そうした点で、AI的なイラストであるにしろ、人が書いたものと見分けのつかないAI産のイラストにしろ、高い画力に伴う神話性は変わらないはずだ。むしろ、関数の上に構築されたニューラルネットに対する神話性によって、人間がむかしから持っていたニューラルネットの神話性を浮き彫りにし、むしろ価値を上げるくらいだと思う。

いずれ技術の進歩にともなって、人の手になるイラストと限りなく同質化していくことだろう。それでもやはり、工業製品と職人の手になる製品とが共存するように、そこにある価値は変わりつつも、淘汰されることはないはずだ。もし淘汰されることがあるとすれば、糸繰車は、機関車は、カメラは、人の手になる毛糸を、人力車を、写実的な絵画を、完全に淘汰していたはずである。完全に遜色なくなったとしても結局人間が消費する以上は、モノではなくコトでものを買うわけだからやはり現状と事情は変わらない。どだい、工業製品と異なって芸術である以上は事情はもっと複雑だろう。
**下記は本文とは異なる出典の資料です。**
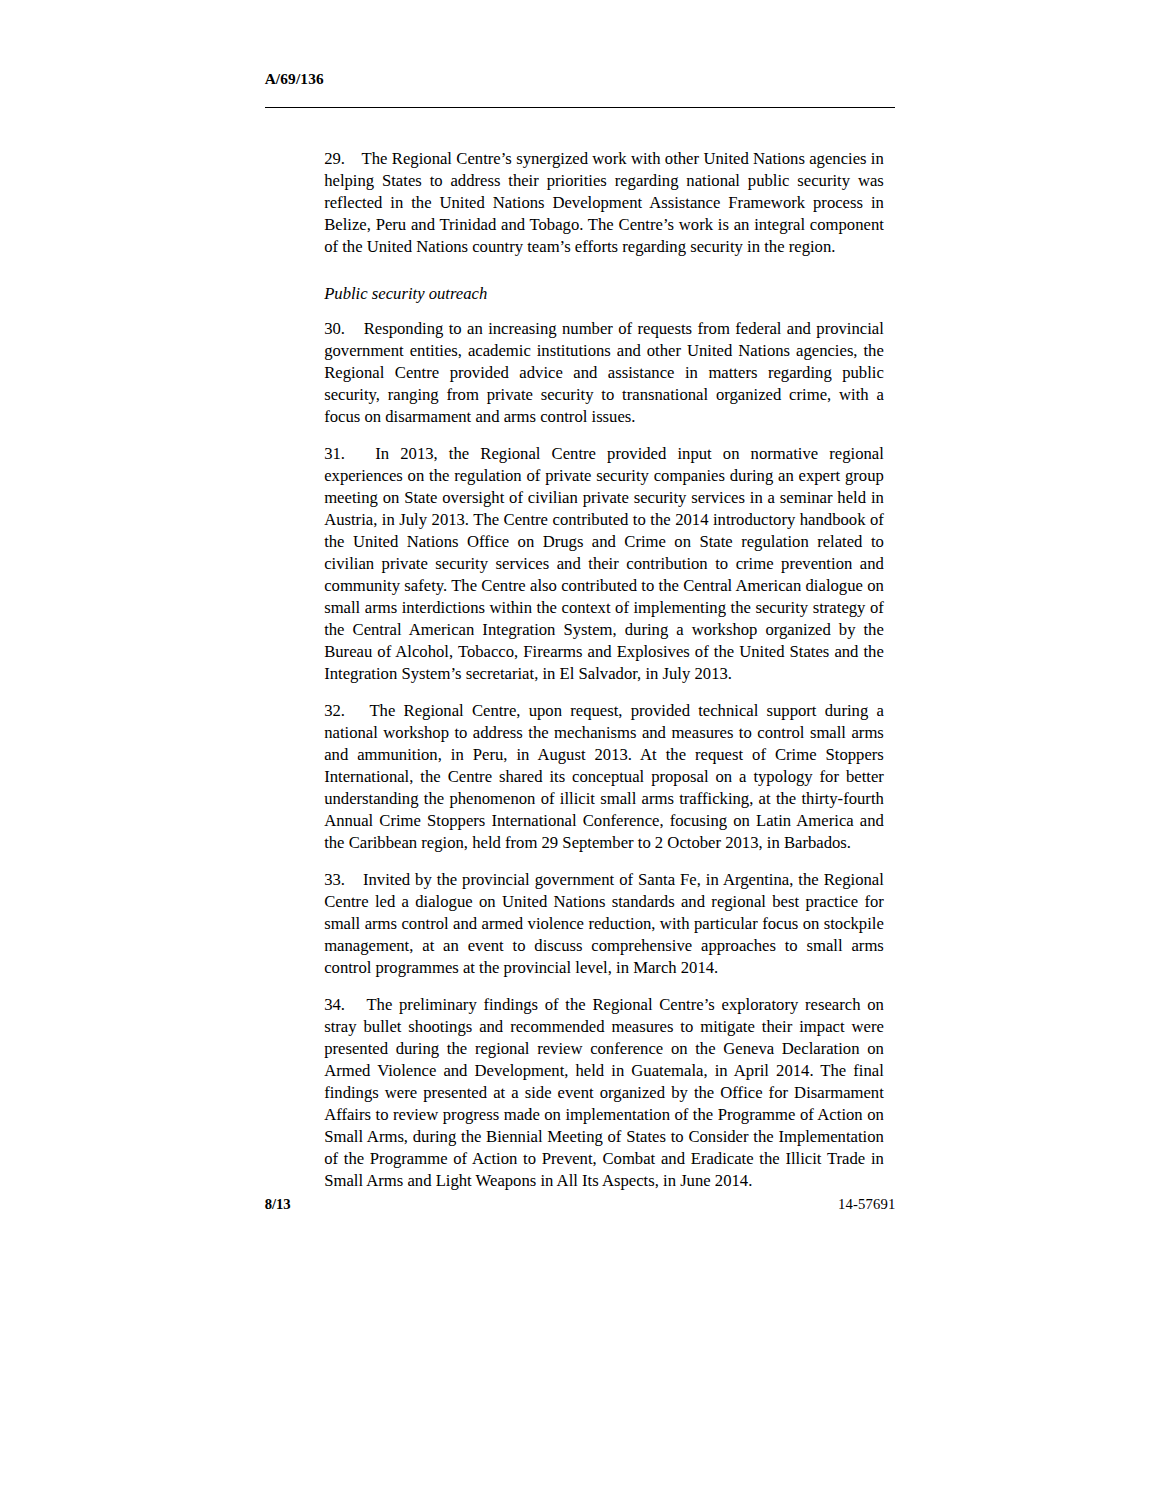A/69/136
29. The Regional Centre’s synergized work with other United Nations agencies in helping States to address their priorities regarding national public security was reflected in the United Nations Development Assistance Framework process in Belize, Peru and Trinidad and Tobago. The Centre’s work is an integral component of the United Nations country team’s efforts regarding security in the region.
Public security outreach
30. Responding to an increasing number of requests from federal and provincial government entities, academic institutions and other United Nations agencies, the Regional Centre provided advice and assistance in matters regarding public security, ranging from private security to transnational organized crime, with a focus on disarmament and arms control issues.
31. In 2013, the Regional Centre provided input on normative regional experiences on the regulation of private security companies during an expert group meeting on State oversight of civilian private security services in a seminar held in Austria, in July 2013. The Centre contributed to the 2014 introductory handbook of the United Nations Office on Drugs and Crime on State regulation related to civilian private security services and their contribution to crime prevention and community safety. The Centre also contributed to the Central American dialogue on small arms interdictions within the context of implementing the security strategy of the Central American Integration System, during a workshop organized by the Bureau of Alcohol, Tobacco, Firearms and Explosives of the United States and the Integration System’s secretariat, in El Salvador, in July 2013.
32. The Regional Centre, upon request, provided technical support during a national workshop to address the mechanisms and measures to control small arms and ammunition, in Peru, in August 2013. At the request of Crime Stoppers International, the Centre shared its conceptual proposal on a typology for better understanding the phenomenon of illicit small arms trafficking, at the thirty-fourth Annual Crime Stoppers International Conference, focusing on Latin America and the Caribbean region, held from 29 September to 2 October 2013, in Barbados.
33. Invited by the provincial government of Santa Fe, in Argentina, the Regional Centre led a dialogue on United Nations standards and regional best practice for small arms control and armed violence reduction, with particular focus on stockpile management, at an event to discuss comprehensive approaches to small arms control programmes at the provincial level, in March 2014.
34. The preliminary findings of the Regional Centre’s exploratory research on stray bullet shootings and recommended measures to mitigate their impact were presented during the regional review conference on the Geneva Declaration on Armed Violence and Development, held in Guatemala, in April 2014. The final findings were presented at a side event organized by the Office for Disarmament Affairs to review progress made on implementation of the Programme of Action on Small Arms, during the Biennial Meeting of States to Consider the Implementation of the Programme of Action to Prevent, Combat and Eradicate the Illicit Trade in Small Arms and Light Weapons in All Its Aspects, in June 2014.
8/13 14-57691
たとえばレアリスム宣言に伴う写実主義のようなある種反発的なアート、ルネッサンスのような懐古的なアート、デュシャンらの現代芸術のような貪欲なアートは、AI登場以前からあったわけである。それに、バリアフリー化した表現によって多くの人が表現すること・されることに対しての経験を積み、文化的に進んでいくことであろうから、そうした機微に関して価値を見出すことも難しくはないのだろうと思うのだ。人間はそんなに簡単にできてはいない。もちろん、消費の構造に分け入ってくるものがある以上、変化は免れないとは思うが、産業革命や芸術運動による変化と大差ないものだろうと思う。

そうした意味では、ぼくは消費に関してあまり心配をしていない。

ただ、知能やパラメーターにメスを入れることが画力を向上させることになる事実が、人間の頭脳が電気信号で動くことをあからさまにしていておもしろい、そのように思う。